Salah Abdeslam non ha voluto essere presente all’udienza  alla Camera di Consiglio di Bruxelles che prenderà in esame il suo arresto e quello degli altri fermati per i fatti di Parigi. Il suo difensore, Sven Mary, ha detto che Salah accetta l’estradizione in Francia, dove vuole tornare “il più presto possibile”. Mary ha anche spiegato che il suo assistito ieri non ha collaborato con gli inquirenti, dopo gli attentati è rimasto muto: “Voleva prima vedermi. Non vorrei che si fermasse in quello che ha da dire, se si ferma ci esporremmo ancora ad altri Zaventem o Bataclan ed è questo che voglio evitare” , ha detto i legale che  è stato anche aggredito da uno sconosciuto, che lo accusava di difendere un terrorista.

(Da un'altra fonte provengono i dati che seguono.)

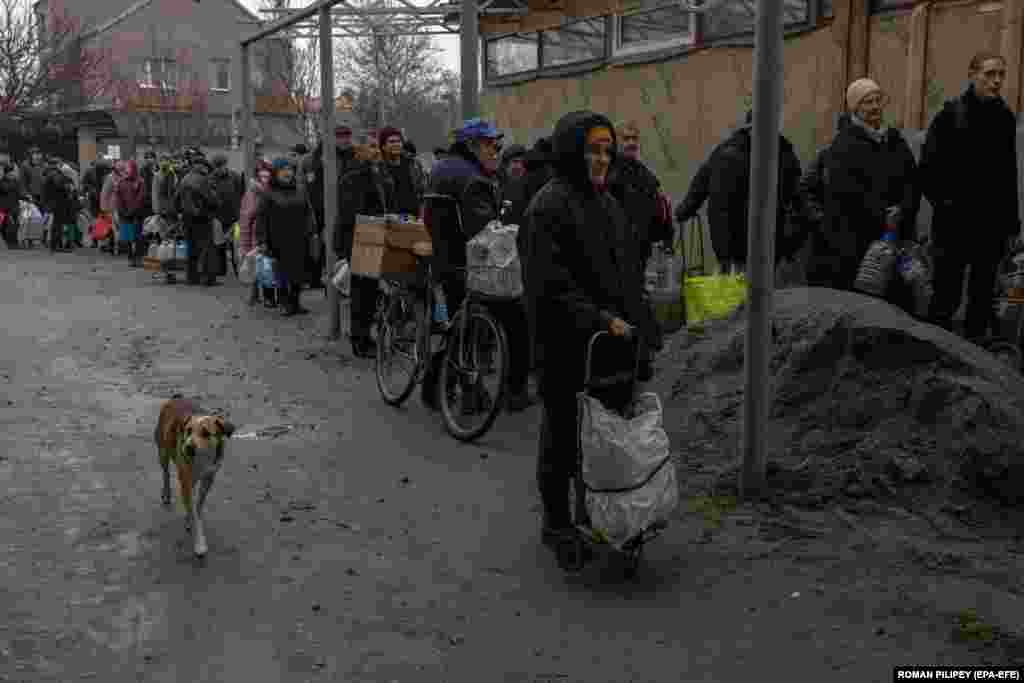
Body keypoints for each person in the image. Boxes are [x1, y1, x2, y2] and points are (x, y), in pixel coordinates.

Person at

L’avvocato ha deciso di chiudere lo studio per salvaguardare i suoi collaboratori.

L’Isis agli abitanti di Palmira: «Lasciate la città»

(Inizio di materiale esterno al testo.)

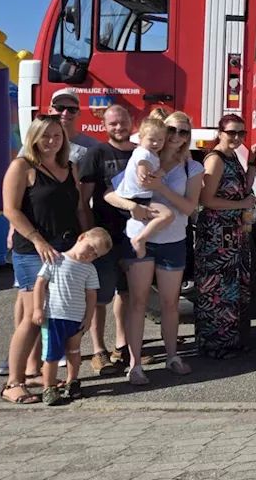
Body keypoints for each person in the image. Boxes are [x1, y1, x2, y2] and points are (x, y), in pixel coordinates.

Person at [105, 111, 204, 383]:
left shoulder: (191, 167)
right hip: (141, 240)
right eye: (172, 130)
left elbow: (188, 207)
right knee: (137, 303)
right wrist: (133, 206)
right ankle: (135, 365)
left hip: (173, 241)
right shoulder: (145, 156)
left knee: (170, 304)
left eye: (184, 132)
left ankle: (173, 356)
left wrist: (162, 186)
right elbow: (113, 194)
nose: (177, 137)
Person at [0, 116, 87, 404]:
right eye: (46, 135)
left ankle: (35, 372)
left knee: (55, 315)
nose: (52, 141)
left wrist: (87, 236)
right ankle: (13, 383)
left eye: (57, 136)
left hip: (67, 251)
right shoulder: (22, 167)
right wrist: (38, 240)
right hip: (32, 253)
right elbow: (11, 211)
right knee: (33, 317)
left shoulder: (69, 168)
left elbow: (79, 208)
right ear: (34, 137)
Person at [74, 104, 134, 377]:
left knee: (127, 293)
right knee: (99, 297)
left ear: (131, 122)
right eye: (113, 124)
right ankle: (99, 351)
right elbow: (82, 200)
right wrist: (91, 234)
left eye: (123, 122)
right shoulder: (96, 154)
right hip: (104, 238)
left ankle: (121, 346)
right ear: (105, 126)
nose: (119, 127)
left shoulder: (139, 153)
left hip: (133, 235)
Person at [195, 114, 256, 360]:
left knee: (234, 284)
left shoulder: (234, 156)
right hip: (216, 232)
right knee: (218, 289)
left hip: (232, 231)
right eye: (231, 132)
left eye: (240, 133)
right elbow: (206, 200)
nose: (236, 137)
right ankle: (215, 345)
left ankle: (232, 340)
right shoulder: (215, 159)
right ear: (219, 133)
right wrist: (242, 203)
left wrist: (252, 163)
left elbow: (243, 188)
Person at [32, 228, 110, 405]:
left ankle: (72, 381)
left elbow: (92, 296)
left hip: (76, 319)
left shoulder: (89, 270)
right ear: (81, 237)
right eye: (90, 248)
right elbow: (40, 284)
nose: (90, 254)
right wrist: (38, 309)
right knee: (51, 355)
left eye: (96, 255)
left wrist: (88, 318)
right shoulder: (55, 259)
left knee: (74, 352)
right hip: (54, 317)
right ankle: (49, 387)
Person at [111, 117, 176, 260]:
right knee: (167, 215)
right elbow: (144, 179)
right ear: (140, 138)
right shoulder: (144, 154)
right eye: (151, 139)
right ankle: (140, 239)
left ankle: (141, 238)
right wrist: (157, 174)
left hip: (135, 196)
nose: (156, 143)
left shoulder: (148, 153)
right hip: (136, 197)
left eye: (160, 140)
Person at [45, 88, 101, 163]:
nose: (65, 113)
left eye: (72, 109)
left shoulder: (92, 146)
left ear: (79, 113)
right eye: (59, 108)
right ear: (50, 111)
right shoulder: (36, 143)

I miliziani dell’Isis hanno sollecitato la popolazione della città siriana di Palmira, nota per le sue rovine archeologiche d’epoca romana, a evacuare il centro abitato per l’avvicinarsi delle truppe governative e dei loro alleati in un’offensiva aerea e terrestre in corso da settimane. Lo ha riferito l’Osservatorio nazionale per i diritti umani (Ondus), secondo cui l’Isis ha detto agli abitanti rimasti in città di lasciare le loro case. Nelle ultime ore sono stati decine i raid aerei russi e governativi sulla zona moderna di Palmira, molto vicina al sito archeologico patrimonio Unesco.